Genre:: Historical Fiction
Publisher: February 10th 2009 by Putnam Adult
Three ordinary women are about to take one extraordinary step.
Twenty-two-year-old Skeeter has just returned home after graduating from Ole Miss. She may have a degree, but it is 1962, Mississippi, and her mother will not be happy till Skeeter has a ring on her finger. Skeeter would normally find solace with her beloved maid Constantine, the woman who raised her, but Constantine has disappeared and no one will tell Skeeter where she has gone.
Aibileen is a black maid, a wise, regal woman raising her seventeenth white child. Something has shifted inside her after the loss of her own son, who died while his bosses looked the other way. She is devoted to the little girl she looks after, though she knows both their hearts may be broken.
Minny, Aibileen’s best friend, is short, fat, and perhaps the sassiest woman in Mississippi. She can cook like nobody’s business, but she can’t mind her tongue, so she’s lost yet another job. Minny finally finds a position working for someone too new to town to know her reputation. But her new boss has secrets of her own.
Seemingly as different from one another as can be, these women will nonetheless come together for a clandestine project that will put them all at risk. And why? Because they are suffocating within the lines that define their town and their times. And sometimes lines are made to be crossed.
In pitch-perfect voices, Kathryn Stockett creates three extraordinary women whose determination to start a movement of their own forever changes a town, and the way women—mothers, daughters, caregivers, friends—view one another. A deeply moving novel filled with poignancy, humor, and hope, The Help is a timeless and universal story about the lines we abide by, and the ones we don’t.
I want to first apologize for the use of the book's own synopsis as the summary for my book thoughts. It's a personal no-no and I hope this is the first and last time I commit such a sin. In my defense, I have rarely seen a synopsis that so accurately condenses what is really a quite expansive story, into a nice neat summarization. I tried to write my own but I have such equal relationships with the myriad of personalities in this book that I would have included them all and my summary would surpass the number of pages in the book.

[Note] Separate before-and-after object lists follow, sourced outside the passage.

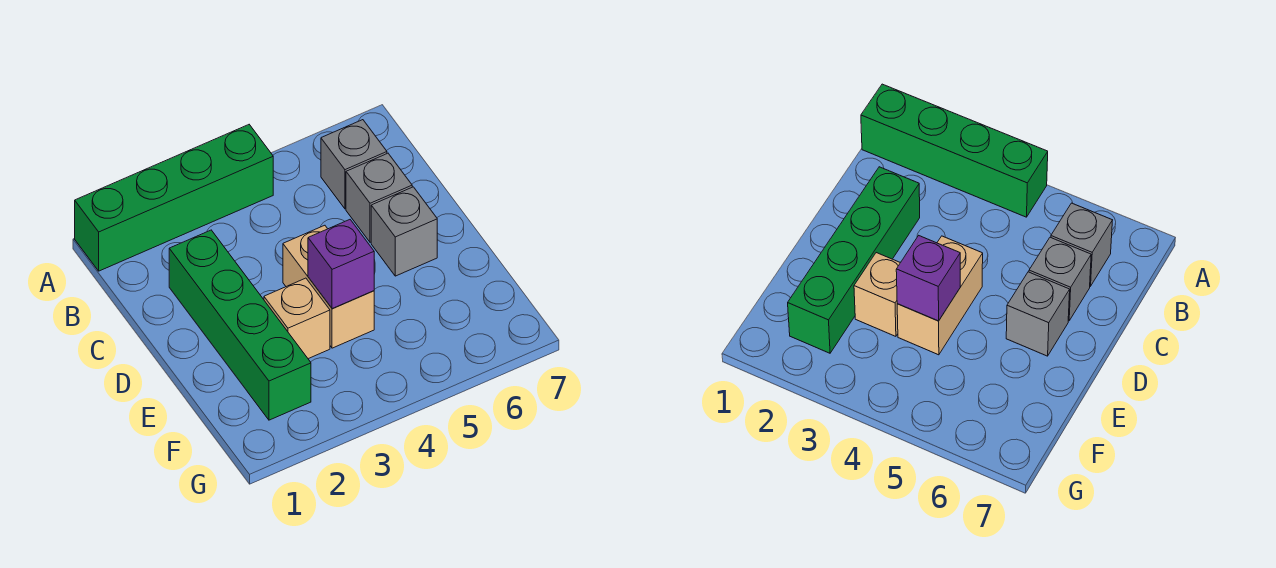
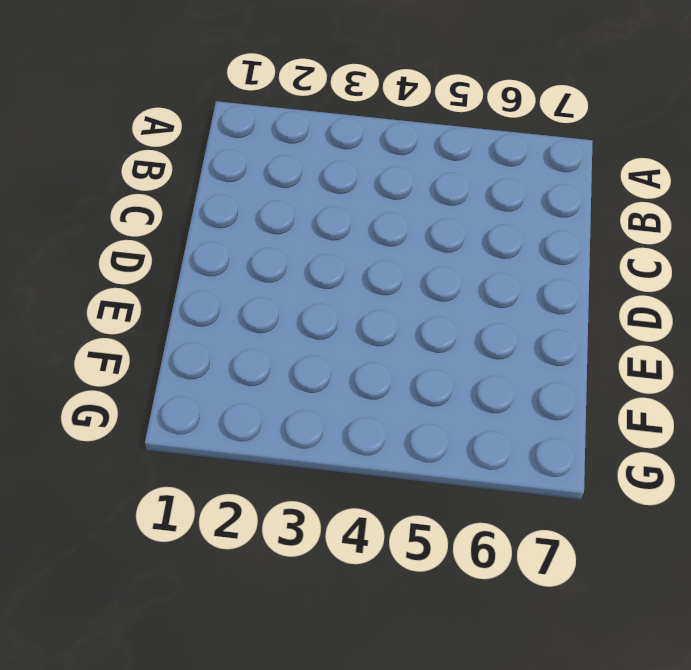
none -> green brick A1:A4 level 1
none -> grey brick B6 level 1

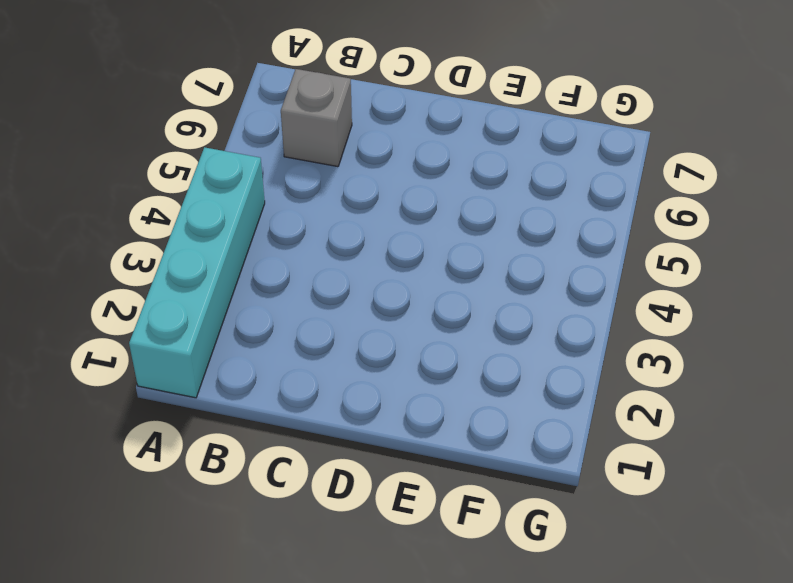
cyan brick A1:A4 level 1 -> green brick A1:A4 level 1
none -> green brick C2:F2 level 1
none -> grey brick C6 level 1

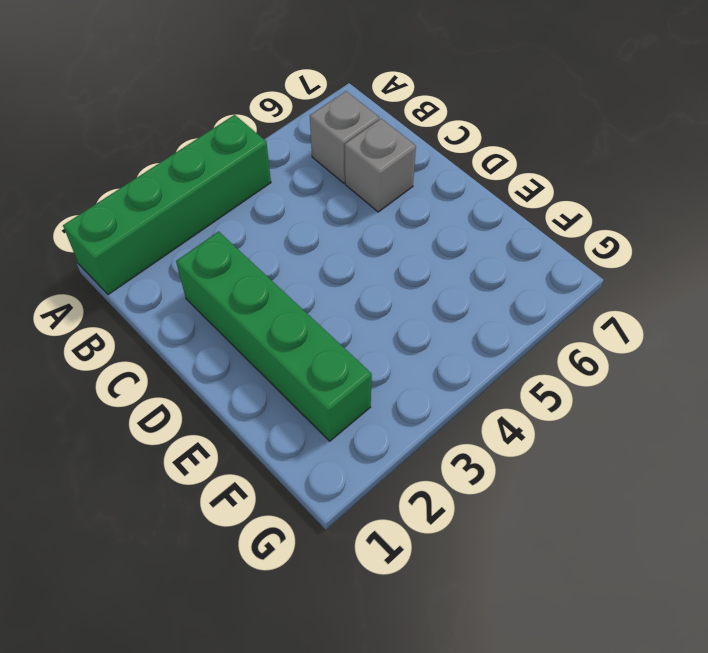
none -> tan brick D4:E4 level 1
none -> grey brick D6 level 1

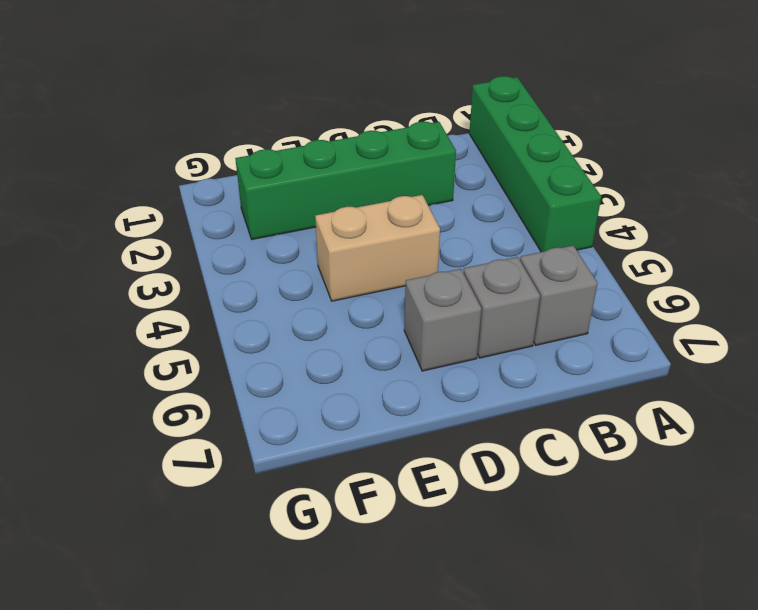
none -> tan brick E3 level 1
none -> purple brick E4 level 2

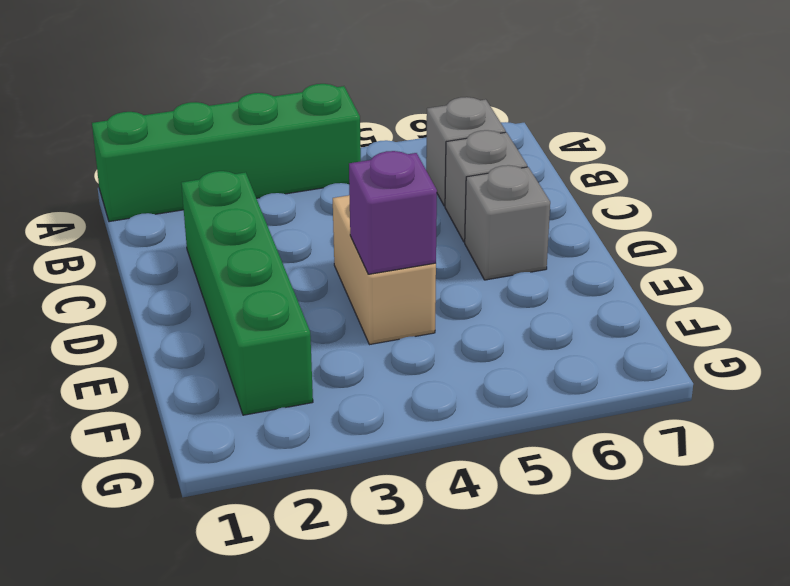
none -> tan brick E3 level 1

Now, I have read all 451 pages of this book but I am far from finished with it. I may not ever be. My favorite subject matter in a book is the power of stories. A story about stories and this book is about many many stories.
It is the story of black maids in the early 1960s in Jackson, Mississippi, written from their collective memories of the families they have served, loved and suffered over the years.
It is the story of a young woman who takes a look at her world, finds it wanting and defies the rather harsh and rigid rules of her society to alter it.
It is the story of women who struggled under the ridiculous rules of their society at the time and the fear and ignorance that kept their thoughts simple. There once was a time when women who thought for themselves were shunned.
It is the story of a period in our history that didn't make a lick of sense and a reflection of a present time that still doesn't.
It is a story about love and a story about hate. People loving the hate that dominates their time and people who hate a time that frowns on who they choose to love.
This book took me through so many emotions. At one point or another I whole heartedly hated and loved every person in it. Part of me wants to bond solely with Skeeter but I would never let anyone walk on me, nor could I keep my mouth shut and take it. She did it for the right reasons though, which make me question my own selfishness. I adored Minny but then couldn't connect fully with someone who had such a passive few of domestic violence. But then I've never been helpless and I've never had someone beat me, which made me question my own narrow view point of things. I saw nothing of myself in Celia, and you would think that would be a good thing but it made me question my own lack of innocence. Mostly my heart stayed with Aibileen, who raised another woman's child but never once made the distinction between a stranger's daughter and hers. And I miss the hell out of Constantine, even though in the story we never actually met.
It's important to me for the "bad guy" in a story to have enough substance and strength of character to remain a bad guy. I lose interest in the redemption of the bad guy. It's bullshit because essentially people don't change, they evolve and I never would have believed it if our antagonist had suddenly seen the error of her ways.
Very brave use of language, even the author acknowledges this. I'm about an hour south of Jackson and we both know that if she had spoken out loud in the voice used in the book it would have been ill received- to put it lightly. On page it is poetry, heart felt and most importantly essential to the telling of the story.
I loved this book. I feel different after reading it- like it's changed the world, or at least mine.
"Baby Girl," I say. "I need you to remember everthing I told you. do you remember what I told you?"
She still crying steady, but the hiccups is gone. "To wipe my bottom good when I'm done?"
"No, baby, the other. About what you are."
I look deep into her rich brown eyes and she look into mine. Law, she got old-soul eyes, like she done lived a thousand years. And I swear I see, down inside, the woman she gone grow up to be. A flash from the future. She is tall and straight. She is proud. She got a better haircut. And she is remembering the words I put in her head. Remembering as a full grown woman.
And the she say it, just like I need her to. "You is kind," she say, "you is smart. You is important."